10. Charting Accuracy
Charting accuracy is precise, complete, and timely documentation of care and observations—objective, legible, and traceable.
Why It's Important
Accurate charts guide decisions, demonstrate the care provided, and serve as a legal record.
How to Improve Charting Accuracy Skills
Chart immediately after tasks; use exact times, units, and standard abbreviations.
Stick to facts: what you saw, heard, measured, or did—no assumptions.
Correct errors per policy (single line, initial/date); never erase or obscure entries.
Verify patient identity and the right record every single time.
Reconcile totals (I&O, distances) and address missing data before end of shift.
How to Display Charting Accuracy Skills on Your Resume

11. Medication Administration
For CNAs, medication tasks typically involve assisting with reminders and observation. Actual administration usually requires additional state‑approved credentials (e.g., Medication Aide/Tech) and must follow facility policy.
Why It's Important
Working within scope prevents errors, supports adherence, and protects patient safety.
How to Improve Medication Administration Skills
Know your scope. If not certified to administer, do not give meds; assist only as allowed.
When assisting, verify the “five rights” with the licensed nurse and the MAR.
Never pre‑pour, leave meds unattended, or chart for someone else.
Observe for side effects or changes and report immediately; document refusals per policy.
Maintain hand hygiene and proper storage/handling; high‑risk meds remain with licensed staff.

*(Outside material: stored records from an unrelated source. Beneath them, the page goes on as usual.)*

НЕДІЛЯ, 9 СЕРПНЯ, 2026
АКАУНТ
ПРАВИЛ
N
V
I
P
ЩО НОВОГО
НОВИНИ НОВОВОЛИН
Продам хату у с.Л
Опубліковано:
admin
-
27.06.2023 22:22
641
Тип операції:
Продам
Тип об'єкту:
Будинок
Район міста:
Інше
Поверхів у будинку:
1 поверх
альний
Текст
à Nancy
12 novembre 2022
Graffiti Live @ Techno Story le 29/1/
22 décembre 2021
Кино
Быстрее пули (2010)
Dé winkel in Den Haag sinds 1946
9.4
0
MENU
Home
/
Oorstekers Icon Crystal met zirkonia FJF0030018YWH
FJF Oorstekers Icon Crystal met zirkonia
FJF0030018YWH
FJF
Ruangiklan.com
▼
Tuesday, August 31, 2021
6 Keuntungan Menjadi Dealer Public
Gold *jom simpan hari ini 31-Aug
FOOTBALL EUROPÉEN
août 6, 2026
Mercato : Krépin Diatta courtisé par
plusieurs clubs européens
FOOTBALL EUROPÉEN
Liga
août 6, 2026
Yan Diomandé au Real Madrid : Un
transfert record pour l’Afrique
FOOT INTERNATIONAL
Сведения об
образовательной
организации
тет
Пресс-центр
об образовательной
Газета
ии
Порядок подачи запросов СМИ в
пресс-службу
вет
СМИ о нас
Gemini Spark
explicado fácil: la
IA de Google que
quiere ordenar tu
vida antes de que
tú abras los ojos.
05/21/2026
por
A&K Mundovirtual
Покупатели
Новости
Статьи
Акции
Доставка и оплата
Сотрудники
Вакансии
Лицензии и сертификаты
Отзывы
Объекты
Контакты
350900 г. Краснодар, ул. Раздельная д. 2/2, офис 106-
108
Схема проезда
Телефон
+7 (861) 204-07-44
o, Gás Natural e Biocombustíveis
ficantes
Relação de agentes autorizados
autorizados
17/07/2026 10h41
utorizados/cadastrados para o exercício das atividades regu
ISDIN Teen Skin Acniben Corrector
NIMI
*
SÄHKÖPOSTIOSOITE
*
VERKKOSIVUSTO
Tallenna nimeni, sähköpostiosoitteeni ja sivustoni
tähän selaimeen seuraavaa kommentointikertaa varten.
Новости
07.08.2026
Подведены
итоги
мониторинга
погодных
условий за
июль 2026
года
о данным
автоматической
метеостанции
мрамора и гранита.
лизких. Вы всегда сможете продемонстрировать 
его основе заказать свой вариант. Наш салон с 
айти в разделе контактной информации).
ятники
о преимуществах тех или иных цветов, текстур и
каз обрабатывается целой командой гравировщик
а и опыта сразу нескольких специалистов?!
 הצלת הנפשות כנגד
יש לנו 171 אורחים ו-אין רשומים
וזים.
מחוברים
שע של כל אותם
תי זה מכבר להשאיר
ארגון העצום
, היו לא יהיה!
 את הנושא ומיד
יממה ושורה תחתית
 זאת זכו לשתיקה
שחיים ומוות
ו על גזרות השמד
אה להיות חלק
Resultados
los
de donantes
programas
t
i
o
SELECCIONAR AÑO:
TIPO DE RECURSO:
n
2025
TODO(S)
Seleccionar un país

How to Display Medication Administration Skills on Your Resume

12. Phlebotomy Skills
Phlebotomy skills involve safe, accurate venipuncture for blood collection. CNAs may perform phlebotomy only if trained, competent, and permitted by state rules and facility policy.
Why It's Important
Clean technique and correct collection improve test accuracy, reduce complications, and ease patient anxiety.
How to Improve Phlebotomy Skills
Learn vein selection and anatomy; choose the best site and angle, minimize tourniquet time.
Follow the order of draw, label at bedside with two identifiers, and invert tubes as directed.
Use safety devices correctly; two attempts max before seeking help.
Ensure specimen handling meets temperature and timing requirements.
Communicate calmly, use distraction or positioning to reduce discomfort, and maintain strict infection control.